One large factor in the spike in AOL’s quarterly ad revenue was an additional $30 million in paid search revenue. That constituted a 70% hike over paid search fees in the previous quarter, and was attributed largely to the August 2003 acquisition of interactive ad firm Advertising.com
In a conference call with analysts, Time Warner chairman and CEO Dick Parsons said that Internet ads will be a “robust part of AOL’s story going forward.” But he also insisted that AOL subscriber sales would remain profitable and suggested that the company needed to change its popular image as primarily a big provider of dial-up Internet service.
Don Logan, chairman of Time Warner’s Media and Communications Group, said during the call that the company plans to expand the AOL audience beyond the declining dial-up subscriber base in order to increase the value of ads on the network.

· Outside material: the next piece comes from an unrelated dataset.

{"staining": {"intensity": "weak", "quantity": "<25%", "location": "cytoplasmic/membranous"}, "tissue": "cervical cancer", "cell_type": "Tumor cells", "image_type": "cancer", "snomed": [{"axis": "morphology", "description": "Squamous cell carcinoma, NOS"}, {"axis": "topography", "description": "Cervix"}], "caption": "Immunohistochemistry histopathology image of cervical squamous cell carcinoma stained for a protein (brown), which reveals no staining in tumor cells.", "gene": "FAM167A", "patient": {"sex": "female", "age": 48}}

Next year, for example, the AOL.com Web site will be opened to non-member viewers, Logan said.
Time Warner also announced that it was setting aside a legal reserve of $500 million to allow for settlement of bookkeeping issues raised by the Securities and Exchange Commission relating to its buyout of outsider stakes in AOL Europe in 2000.
Time Warner’s own earnings fell 8% in Q3 2004 to $499 million from $541 million during the same quarter last year. But quarterly revenues at the AOL parent, which also owns cable networks, the WB network, book and magazine publishers and two Hollywood studios, were almost $10 billion — a 5% increase from $9.5 billion a year ago.